> **Required task 1**: Duplicate the passage of the tapestry article that opens with the words containing "1066 and all" and closes with "and mythical animals.".

** begin Page extract **

1066 and all that - the sequel to the Bayeux Tapestry is being stitched in Norfolk
PUBLISHED: 19:30 29 November 2019
Copyright: Archant 2019
A stunning 1,000-years-later sequel to the Bayeux Tapestry, beginning with the building of Norwich Castle, is taking shape in Norfolk
Battle lines bristle with spears, packed boats dance across the water, knights ride by on prancing horses - all picked out in vibrant colours beneath Latin quotes and surrounded by a border of strutting farmyard and mythical animals.
It looks like the world-famous Bayeux tapestry. But in the very first frame there is a picture of Norwich Castle.
This is the story beyond Bayeux, being created in Norfolk by around 40 volunteers in the style of its famous predecessor. In 18 metres of astonishing needlework it takes the story of the Norman conquest into East Anglia, after William's 1066 victory over slaughtered arrow-in-the-eye King Harold.
Fran Sales had never tried embroidery when she volunteered to be part of the team making the Norwich Friends Tapestry. Now her panel is the first, and the first to be finished, in a huge cartoon-strip like series, which will stretch 18 metres around three sides of the lavish King's Bedchamber when Norwich Castle Keep reopens next year.

** end Page extract **

> **Required task 2**: Show every line of the entries that includes the string "each", matching case exactly.

** begin Given information **

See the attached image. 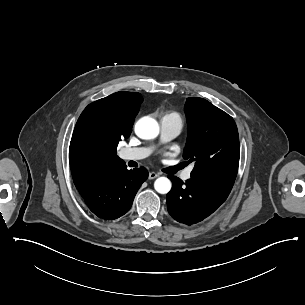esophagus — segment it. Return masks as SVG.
Instances as JSON below:
<instances>
[{"mask_svg": "<svg viewBox=\"0 0 305 305\" xmlns=\"http://www.w3.org/2000/svg\"><path fill=\"white\" fill-rule=\"evenodd\" d=\"M159 175L155 172H150L149 173V179L152 180V179H155L157 178Z\"/></svg>", "mask_w": 305, "mask_h": 305, "instance_id": "esophagus-1", "label": "esophagus"}]
</instances>
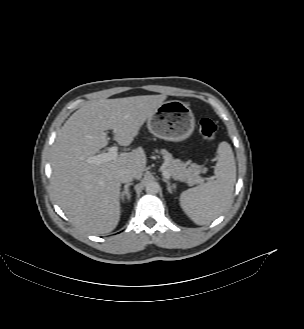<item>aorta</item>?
I'll list each match as a JSON object with an SVG mask.
<instances>
[{
	"label": "aorta",
	"instance_id": "762f6f07",
	"mask_svg": "<svg viewBox=\"0 0 304 329\" xmlns=\"http://www.w3.org/2000/svg\"><path fill=\"white\" fill-rule=\"evenodd\" d=\"M159 184L157 182L151 181L146 184V192L148 194H156L159 191Z\"/></svg>",
	"mask_w": 304,
	"mask_h": 329
}]
</instances>
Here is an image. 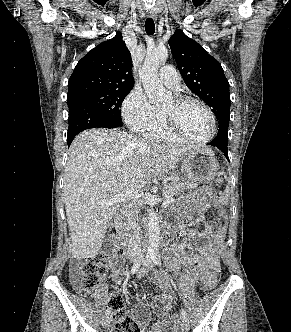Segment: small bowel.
Segmentation results:
<instances>
[{
    "label": "small bowel",
    "mask_w": 291,
    "mask_h": 332,
    "mask_svg": "<svg viewBox=\"0 0 291 332\" xmlns=\"http://www.w3.org/2000/svg\"><path fill=\"white\" fill-rule=\"evenodd\" d=\"M172 233L181 237L186 235L184 227L180 223L172 226ZM224 235L223 227L213 228L204 223L202 229L189 232V236L199 242L197 254H188L186 252V242L182 239L165 251V260L173 269H179L184 264H190L193 274L199 279H204L209 270L219 263V247ZM147 273L146 269H142L138 275L144 277ZM158 285L161 294L151 305L152 311L157 315V321L150 330L145 329L150 317L149 308L142 302H138L134 307L133 319L140 325L141 332H169L171 330L172 297L168 282L161 274L158 276ZM157 301L161 303V307L157 305ZM173 331L171 330V332Z\"/></svg>",
    "instance_id": "1"
}]
</instances>
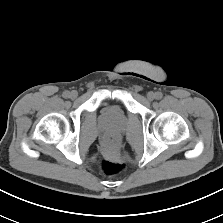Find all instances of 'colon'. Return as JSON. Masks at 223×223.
<instances>
[{
	"label": "colon",
	"mask_w": 223,
	"mask_h": 223,
	"mask_svg": "<svg viewBox=\"0 0 223 223\" xmlns=\"http://www.w3.org/2000/svg\"><path fill=\"white\" fill-rule=\"evenodd\" d=\"M119 147V141L115 135H108L103 144L104 151L107 155L116 154ZM101 170L105 175H115L122 172L126 168L123 159H103L101 162Z\"/></svg>",
	"instance_id": "1"
}]
</instances>
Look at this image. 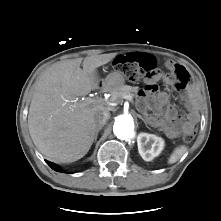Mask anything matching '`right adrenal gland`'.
<instances>
[{
  "mask_svg": "<svg viewBox=\"0 0 221 221\" xmlns=\"http://www.w3.org/2000/svg\"><path fill=\"white\" fill-rule=\"evenodd\" d=\"M101 129H102V127H98V128L96 129V134H95L94 142L97 141V137H98V134H99V132H100Z\"/></svg>",
  "mask_w": 221,
  "mask_h": 221,
  "instance_id": "obj_1",
  "label": "right adrenal gland"
}]
</instances>
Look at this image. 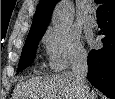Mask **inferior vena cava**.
I'll return each mask as SVG.
<instances>
[{"mask_svg": "<svg viewBox=\"0 0 115 99\" xmlns=\"http://www.w3.org/2000/svg\"><path fill=\"white\" fill-rule=\"evenodd\" d=\"M88 72L87 54H78L72 62V77L81 94V99H91L87 86L86 75Z\"/></svg>", "mask_w": 115, "mask_h": 99, "instance_id": "obj_1", "label": "inferior vena cava"}]
</instances>
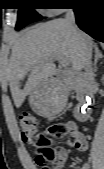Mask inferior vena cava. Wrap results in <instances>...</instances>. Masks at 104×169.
<instances>
[{
    "instance_id": "1",
    "label": "inferior vena cava",
    "mask_w": 104,
    "mask_h": 169,
    "mask_svg": "<svg viewBox=\"0 0 104 169\" xmlns=\"http://www.w3.org/2000/svg\"><path fill=\"white\" fill-rule=\"evenodd\" d=\"M65 21L72 31L74 35H77V27L75 25V14L72 9H67L65 13ZM84 69H85V76L88 80V83L91 87H95L96 82H95V75H94V70L92 68V62H91V52L90 50L86 49L85 53V64H84Z\"/></svg>"
}]
</instances>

** end Given information **

> **Full response 1**:
1066 and all that - the sequel to the Bayeux Tapestry is being stitched in Norfolk
PUBLISHED: 19:30 29 November 2019
Copyright: Archant 2019
A stunning 1,000-years-later sequel to the Bayeux Tapestry, beginning with the building of Norwich Castle, is taking shape in Norfolk
Battle lines bristle with spears, packed boats dance across the water, knights ride by on prancing horses - all picked out in vibrant colours beneath Latin quotes and surrounded by a border of strutting farmyard and mythical animals.

> **Full response 2**:
I'll list each match as a JSON object with an SVG mask.
I'll return each mask as SVG.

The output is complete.